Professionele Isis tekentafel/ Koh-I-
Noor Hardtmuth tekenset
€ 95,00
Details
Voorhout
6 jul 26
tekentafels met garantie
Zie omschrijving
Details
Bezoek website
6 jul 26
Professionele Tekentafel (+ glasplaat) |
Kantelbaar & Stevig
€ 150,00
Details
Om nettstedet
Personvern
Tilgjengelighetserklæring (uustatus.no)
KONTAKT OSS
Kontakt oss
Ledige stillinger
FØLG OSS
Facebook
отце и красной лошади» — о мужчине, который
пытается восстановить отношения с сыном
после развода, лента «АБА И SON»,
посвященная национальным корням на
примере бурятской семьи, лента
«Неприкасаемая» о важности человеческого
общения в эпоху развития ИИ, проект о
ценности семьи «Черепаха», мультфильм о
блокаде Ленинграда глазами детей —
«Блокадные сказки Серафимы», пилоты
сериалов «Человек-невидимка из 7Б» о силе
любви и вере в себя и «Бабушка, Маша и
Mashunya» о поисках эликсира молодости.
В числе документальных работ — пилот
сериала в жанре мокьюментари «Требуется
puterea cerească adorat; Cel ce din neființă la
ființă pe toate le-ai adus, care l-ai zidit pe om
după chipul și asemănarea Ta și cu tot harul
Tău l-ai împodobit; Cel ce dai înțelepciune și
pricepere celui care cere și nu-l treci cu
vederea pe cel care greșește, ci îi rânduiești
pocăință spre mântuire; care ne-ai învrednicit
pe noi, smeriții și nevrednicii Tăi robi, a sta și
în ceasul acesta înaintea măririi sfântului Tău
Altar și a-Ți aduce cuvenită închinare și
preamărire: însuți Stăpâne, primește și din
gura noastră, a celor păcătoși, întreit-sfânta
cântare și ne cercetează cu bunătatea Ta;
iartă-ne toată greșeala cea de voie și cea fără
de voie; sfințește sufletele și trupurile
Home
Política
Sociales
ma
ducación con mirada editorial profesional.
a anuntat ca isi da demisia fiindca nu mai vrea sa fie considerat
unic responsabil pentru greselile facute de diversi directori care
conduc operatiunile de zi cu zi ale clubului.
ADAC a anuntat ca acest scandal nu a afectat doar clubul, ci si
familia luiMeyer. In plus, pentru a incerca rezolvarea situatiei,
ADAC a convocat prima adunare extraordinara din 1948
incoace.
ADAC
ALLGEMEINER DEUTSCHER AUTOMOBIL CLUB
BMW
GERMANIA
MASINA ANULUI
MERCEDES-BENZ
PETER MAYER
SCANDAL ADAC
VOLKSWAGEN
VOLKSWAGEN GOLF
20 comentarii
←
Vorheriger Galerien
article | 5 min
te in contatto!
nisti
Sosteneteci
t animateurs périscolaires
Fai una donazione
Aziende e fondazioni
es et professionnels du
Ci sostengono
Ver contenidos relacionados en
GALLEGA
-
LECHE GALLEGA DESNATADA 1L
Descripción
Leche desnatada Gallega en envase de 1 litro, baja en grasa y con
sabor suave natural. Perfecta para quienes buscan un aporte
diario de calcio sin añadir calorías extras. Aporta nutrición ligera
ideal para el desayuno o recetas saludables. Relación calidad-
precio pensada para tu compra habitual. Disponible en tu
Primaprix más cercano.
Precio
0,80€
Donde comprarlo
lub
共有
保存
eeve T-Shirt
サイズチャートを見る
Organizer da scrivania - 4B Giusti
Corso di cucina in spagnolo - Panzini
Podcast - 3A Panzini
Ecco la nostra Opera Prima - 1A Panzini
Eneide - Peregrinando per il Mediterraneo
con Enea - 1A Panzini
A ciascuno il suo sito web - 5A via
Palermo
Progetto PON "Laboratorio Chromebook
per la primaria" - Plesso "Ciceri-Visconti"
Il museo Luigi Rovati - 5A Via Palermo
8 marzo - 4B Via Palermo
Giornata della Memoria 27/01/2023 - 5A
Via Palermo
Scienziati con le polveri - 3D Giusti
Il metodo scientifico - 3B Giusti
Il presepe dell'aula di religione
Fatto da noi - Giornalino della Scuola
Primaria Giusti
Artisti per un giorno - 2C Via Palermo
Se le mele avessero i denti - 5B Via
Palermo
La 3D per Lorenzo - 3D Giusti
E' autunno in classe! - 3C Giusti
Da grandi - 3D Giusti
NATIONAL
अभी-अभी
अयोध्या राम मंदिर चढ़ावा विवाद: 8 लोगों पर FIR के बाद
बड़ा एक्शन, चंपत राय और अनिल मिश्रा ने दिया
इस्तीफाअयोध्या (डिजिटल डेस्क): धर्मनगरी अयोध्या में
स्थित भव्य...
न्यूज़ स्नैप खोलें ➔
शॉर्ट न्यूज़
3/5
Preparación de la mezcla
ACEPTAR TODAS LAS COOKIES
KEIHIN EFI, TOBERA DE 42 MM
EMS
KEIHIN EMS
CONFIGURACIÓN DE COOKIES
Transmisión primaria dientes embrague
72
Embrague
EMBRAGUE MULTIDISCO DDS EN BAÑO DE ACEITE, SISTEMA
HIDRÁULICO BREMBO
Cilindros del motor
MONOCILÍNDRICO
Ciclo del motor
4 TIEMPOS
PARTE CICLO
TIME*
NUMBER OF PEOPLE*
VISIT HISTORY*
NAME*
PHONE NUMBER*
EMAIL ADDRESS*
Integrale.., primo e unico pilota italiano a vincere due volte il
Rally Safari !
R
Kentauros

====

> _ABOUT THIS TASK_:
Edit the records by replacing "Bezoek website" with "Website bezoeken" wherever it occurs, and reproduce all of them with nothing else changed.

> _THE COMPLETED TASK_:
Professionele Isis tekentafel/ Koh-I-
Noor Hardtmuth tekenset
€ 95,00
Details
Voorhout
6 jul 26
tekentafels met garantie
Zie omschrijving
Details
Website bezoeken
6 jul 26
Professionele Tekentafel (+ glasplaat) |
Kantelbaar & Stevig
€ 150,00
Details
Om nettstedet
Personvern
Tilgjengelighetserklæring (uustatus.no)
KONTAKT OSS
Kontakt oss
Ledige stillinger
FØLG OSS
Facebook
отце и красной лошади» — о мужчине, который
пытается восстановить отношения с сыном
после развода, лента «АБА И SON»,
посвященная национальным корням на
примере бурятской семьи, лента
«Неприкасаемая» о важности человеческого
общения в эпоху развития ИИ, проект о
ценности семьи «Черепаха», мультфильм о
блокаде Ленинграда глазами детей —
«Блокадные сказки Серафимы», пилоты
сериалов «Человек-невидимка из 7Б» о силе
любви и вере в себя и «Бабушка, Маша и
Mashunya» о поисках эликсира молодости.
В числе документальных работ — пилот
сериала в жанре мокьюментари «Требуется
puterea cerească adorat; Cel ce din neființă la
ființă pe toate le-ai adus, care l-ai zidit pe om
după chipul și asemănarea Ta și cu tot harul
Tău l-ai împodobit; Cel ce dai înțelepciune și
pricepere celui care cere și nu-l treci cu
vederea pe cel care greșește, ci îi rânduiești
pocăință spre mântuire; care ne-ai învrednicit
pe noi, smeriții și nevrednicii Tăi robi, a sta și
în ceasul acesta înaintea măririi sfântului Tău
Altar și a-Ți aduce cuvenită închinare și
preamărire: însuți Stăpâne, primește și din
gura noastră, a celor păcătoși, întreit-sfânta
cântare și ne cercetează cu bunătatea Ta;
iartă-ne toată greșeala cea de voie și cea fără
de voie; sfințește sufletele și trupurile
Home
Política
Sociales
ma
ducación con mirada editorial profesional.
a anuntat ca isi da demisia fiindca nu mai vrea sa fie considerat
unic responsabil pentru greselile facute de diversi directori care
conduc operatiunile de zi cu zi ale clubului.
ADAC a anuntat ca acest scandal nu a afectat doar clubul, ci si
familia luiMeyer. In plus, pentru a incerca rezolvarea situatiei,
ADAC a convocat prima adunare extraordinara din 1948
incoace.
ADAC
ALLGEMEINER DEUTSCHER AUTOMOBIL CLUB
BMW
GERMANIA
MASINA ANULUI
MERCEDES-BENZ
PETER MAYER
SCANDAL ADAC
VOLKSWAGEN
VOLKSWAGEN GOLF
20 comentarii
←
Vorheriger Galerien
article | 5 min
te in contatto!
nisti
Sosteneteci
t animateurs périscolaires
Fai una donazione
Aziende e fondazioni
es et professionnels du
Ci sostengono
Ver contenidos relacionados en
GALLEGA
-
LECHE GALLEGA DESNATADA 1L
Descripción
Leche desnatada Gallega en envase de 1 litro, baja en grasa y con
sabor suave natural. Perfecta para quienes buscan un aporte
diario de calcio sin añadir calorías extras. Aporta nutrición ligera
ideal para el desayuno o recetas saludables. Relación calidad-
precio pensada para tu compra habitual. Disponible en tu
Primaprix más cercano.
Precio
0,80€
Donde comprarlo
lub
共有
保存
eeve T-Shirt
サイズチャートを見る
Organizer da scrivania - 4B Giusti
Corso di cucina in spagnolo - Panzini
Podcast - 3A Panzini
Ecco la nostra Opera Prima - 1A Panzini
Eneide - Peregrinando per il Mediterraneo
con Enea - 1A Panzini
A ciascuno il suo sito web - 5A via
Palermo
Progetto PON "Laboratorio Chromebook
per la primaria" - Plesso "Ciceri-Visconti"
Il museo Luigi Rovati - 5A Via Palermo
8 marzo - 4B Via Palermo
Giornata della Memoria 27/01/2023 - 5A
Via Palermo
Scienziati con le polveri - 3D Giusti
Il metodo scientifico - 3B Giusti
Il presepe dell'aula di religione
Fatto da noi - Giornalino della Scuola
Primaria Giusti
Artisti per un giorno - 2C Via Palermo
Se le mele avessero i denti - 5B Via
Palermo
La 3D per Lorenzo - 3D Giusti
E' autunno in classe! - 3C Giusti
Da grandi - 3D Giusti
NATIONAL
अभी-अभी
अयोध्या राम मंदिर चढ़ावा विवाद: 8 लोगों पर FIR के बाद
बड़ा एक्शन, चंपत राय और अनिल मिश्रा ने दिया
इस्तीफाअयोध्या (डिजिटल डेस्क): धर्मनगरी अयोध्या में
स्थित भव्य...
न्यूज़ स्नैप खोलें ➔
शॉर्ट न्यूज़
3/5
Preparación de la mezcla
ACEPTAR TODAS LAS COOKIES
KEIHIN EFI, TOBERA DE 42 MM
EMS
KEIHIN EMS
CONFIGURACIÓN DE COOKIES
Transmisión primaria dientes embrague
72
Embrague
EMBRAGUE MULTIDISCO DDS EN BAÑO DE ACEITE, SISTEMA
HIDRÁULICO BREMBO
Cilindros del motor
MONOCILÍNDRICO
Ciclo del motor
4 TIEMPOS
PARTE CICLO
TIME*
NUMBER OF PEOPLE*
VISIT HISTORY*
NAME*
PHONE NUMBER*
EMAIL ADDRESS*
Integrale.., primo e unico pilota italiano a vincere due volte il
Rally Safari !
R
Kentauros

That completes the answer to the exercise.